Records excerpted from a collection
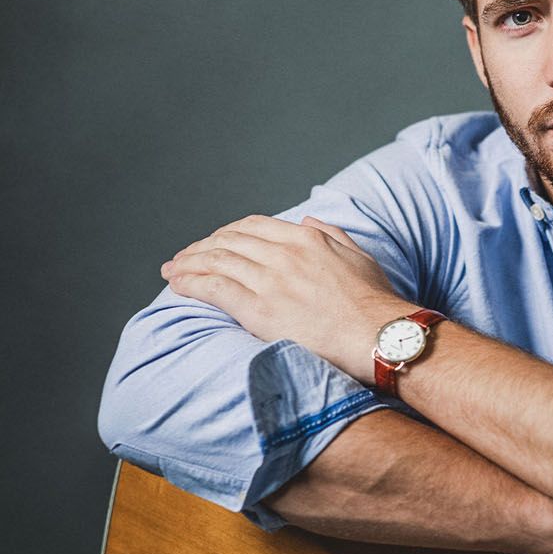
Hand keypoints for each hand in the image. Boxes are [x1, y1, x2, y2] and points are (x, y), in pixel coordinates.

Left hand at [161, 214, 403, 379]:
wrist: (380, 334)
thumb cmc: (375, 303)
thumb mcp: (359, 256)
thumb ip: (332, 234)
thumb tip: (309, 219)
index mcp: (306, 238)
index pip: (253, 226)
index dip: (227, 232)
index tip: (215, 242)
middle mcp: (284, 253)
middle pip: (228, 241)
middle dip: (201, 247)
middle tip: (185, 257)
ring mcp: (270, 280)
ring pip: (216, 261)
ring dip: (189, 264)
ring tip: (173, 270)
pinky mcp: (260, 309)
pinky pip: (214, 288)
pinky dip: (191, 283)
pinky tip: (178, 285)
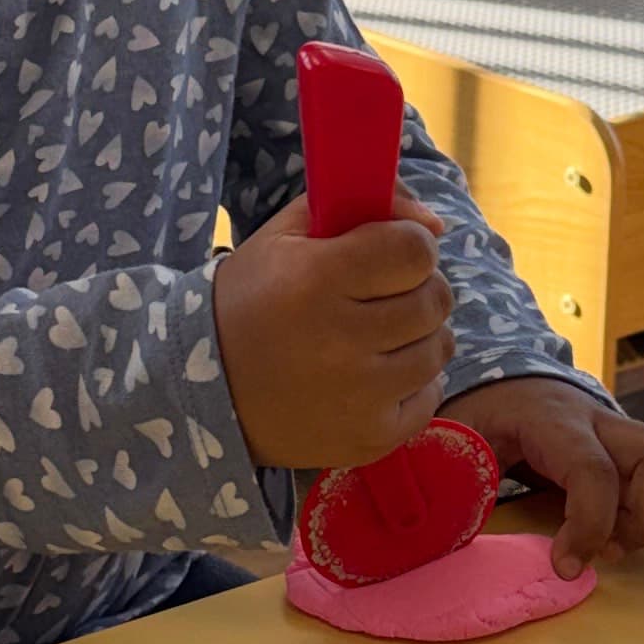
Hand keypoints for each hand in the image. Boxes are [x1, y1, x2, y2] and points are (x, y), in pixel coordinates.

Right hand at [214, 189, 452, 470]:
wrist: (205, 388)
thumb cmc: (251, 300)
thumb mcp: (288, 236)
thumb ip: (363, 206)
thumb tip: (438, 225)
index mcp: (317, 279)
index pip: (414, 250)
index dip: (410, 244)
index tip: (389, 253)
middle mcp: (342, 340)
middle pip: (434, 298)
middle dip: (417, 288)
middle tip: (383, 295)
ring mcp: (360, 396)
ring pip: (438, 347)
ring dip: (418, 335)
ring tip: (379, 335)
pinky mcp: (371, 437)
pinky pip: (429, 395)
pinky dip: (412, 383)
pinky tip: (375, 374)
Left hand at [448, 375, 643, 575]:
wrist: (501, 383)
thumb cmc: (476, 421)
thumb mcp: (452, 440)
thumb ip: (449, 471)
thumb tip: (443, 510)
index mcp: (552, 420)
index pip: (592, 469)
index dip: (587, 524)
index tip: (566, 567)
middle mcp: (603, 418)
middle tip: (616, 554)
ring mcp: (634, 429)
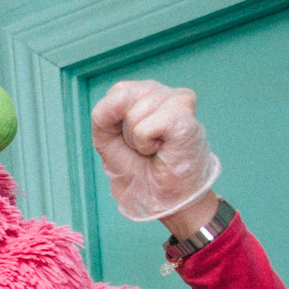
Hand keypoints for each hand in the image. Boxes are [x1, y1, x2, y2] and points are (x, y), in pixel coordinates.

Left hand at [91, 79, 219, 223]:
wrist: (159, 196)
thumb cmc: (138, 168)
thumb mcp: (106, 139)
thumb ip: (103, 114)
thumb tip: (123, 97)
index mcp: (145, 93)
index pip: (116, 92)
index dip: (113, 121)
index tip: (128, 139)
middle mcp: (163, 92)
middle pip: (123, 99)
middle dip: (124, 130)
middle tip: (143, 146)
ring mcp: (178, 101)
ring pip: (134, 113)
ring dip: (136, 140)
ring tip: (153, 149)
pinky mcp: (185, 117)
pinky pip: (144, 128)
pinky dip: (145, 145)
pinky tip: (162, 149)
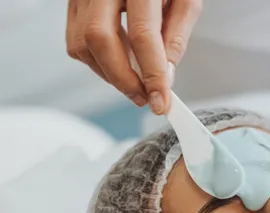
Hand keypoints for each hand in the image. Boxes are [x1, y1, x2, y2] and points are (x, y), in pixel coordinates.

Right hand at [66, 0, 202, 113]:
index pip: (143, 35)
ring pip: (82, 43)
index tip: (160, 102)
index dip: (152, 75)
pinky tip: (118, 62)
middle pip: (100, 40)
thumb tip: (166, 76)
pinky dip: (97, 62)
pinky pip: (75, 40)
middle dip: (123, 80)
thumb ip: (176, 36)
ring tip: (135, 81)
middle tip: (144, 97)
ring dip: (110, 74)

# Task brief:
Return, word for word, the lines of the data above from the line with "thumb mcp: (288, 236)" through the line with "ring mcp: (634, 429)", inclusive.

# Task result:
thumb mcp: (288, 236)
thumb ip: (363, 206)
thumb tip: (438, 225)
index mcp: (317, 279)
index pip: (414, 250)
index dip: (410, 244)
index tip: (389, 253)
middle mcp: (342, 340)
middle pip: (434, 298)
middle dip: (417, 288)
middle tip: (383, 295)
ring mcp: (360, 396)
ring pip: (438, 347)
ring dip: (418, 335)
ring tip: (379, 335)
pinky mcp: (371, 437)
pinky pip: (429, 395)
pinky dip: (412, 383)
pinky tip: (375, 374)
Left hand at [448, 375, 643, 575]:
wrist: (501, 383)
thumb cmc: (476, 421)
thumb mcp: (452, 440)
thumb ip: (449, 471)
thumb tip: (443, 510)
index mcp: (552, 420)
index pip: (592, 469)
index dip: (587, 524)
index tip: (566, 567)
middle mcp: (603, 418)
middle tip: (616, 554)
ring mcp: (634, 429)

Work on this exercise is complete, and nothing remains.